The one big issue, larger than all the others, Michael Mann’s “hockey stick”2 opened up, is to isolate the NH. For a moment forget about all the other known issues, like the medieval warm period, the denial of natural variability and so on. Mann beautifully portrays the warming trend over the first half of the 20th century, as it is understood and shown in so many other charts anyway. The problem is just, if “climate science” was even close to being right on anything, this should NEVER have happened in the NH. There should have been cooling, not warming until 1970! It is an issue you can easily disguise by only discussing global temperature, for which the IPCC forcing data have been carefully adapted.
Father forgive them, for they know not what they do
Mann contradicts the science. Even more so, “the science” contradicts “the science”. This is such an immediate problem, it renders all other problems obsolete. It was all meant to provide a smooth surface, where seemingly everything fits together with a lot of attention to even negligible details, like the 1910 dip (even visible in Mann’s chart). But if you just slightly change the perspective and look at it from a different side, it all falls apart.

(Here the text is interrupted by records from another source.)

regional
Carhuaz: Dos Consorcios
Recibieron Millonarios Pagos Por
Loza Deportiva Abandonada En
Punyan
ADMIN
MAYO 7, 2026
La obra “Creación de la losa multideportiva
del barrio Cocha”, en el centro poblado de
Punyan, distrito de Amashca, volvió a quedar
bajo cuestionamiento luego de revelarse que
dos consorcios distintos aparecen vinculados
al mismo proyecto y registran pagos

Also the implications are disastrous. Why would the NH have warmed, when aerosols had to cool it? Had aerosols not yet learned to do their supposed job? Were they unaware of being located in the NH? Did warmth spill of over from the non-warming SH? You can not possibly fix this problem, unless you at least give up the cooling aerosols narrative. This “emergency exit” has always been left open, as direct aerosol forcing could be as high (in the sense of positive!) as 0.23W/m2 and aerosol cloud induced forcing only -0.06W/m2 according to AR6, given huge uncertainty margins.

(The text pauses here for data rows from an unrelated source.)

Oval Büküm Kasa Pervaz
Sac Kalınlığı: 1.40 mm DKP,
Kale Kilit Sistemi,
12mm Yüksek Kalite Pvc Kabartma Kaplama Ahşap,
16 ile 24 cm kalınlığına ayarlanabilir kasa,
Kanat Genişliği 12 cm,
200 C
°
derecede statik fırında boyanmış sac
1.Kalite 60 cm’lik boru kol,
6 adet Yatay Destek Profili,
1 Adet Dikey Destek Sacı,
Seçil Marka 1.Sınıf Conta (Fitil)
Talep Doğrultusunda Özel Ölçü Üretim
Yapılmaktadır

Yet abandoning the large negative aerosol forcing, something necessary to explain NH warming up 1970, will only produce more problems on other sides. Then it will be even less possible to explain the pre 70s variations and you will need to concede natural causes, also then you can not make the case for mid to high climate sensitivity.
Summary
Mann’s “hockey stick” has been rightfully criticized for all the known reasons. But like so many times, it are the little, the subtle, or simply the logical things that weigh much heavier. The more immediate problem is the contradiction from within. The NH simply should not have warmed until the 1970s with the “consensus science” narrative of heating anthropogenic GHGs and cooling aerosols. If it did, like Mann’s “hockey stick” and other temperature records suggest, it falsifies the most basic claims of consensus science.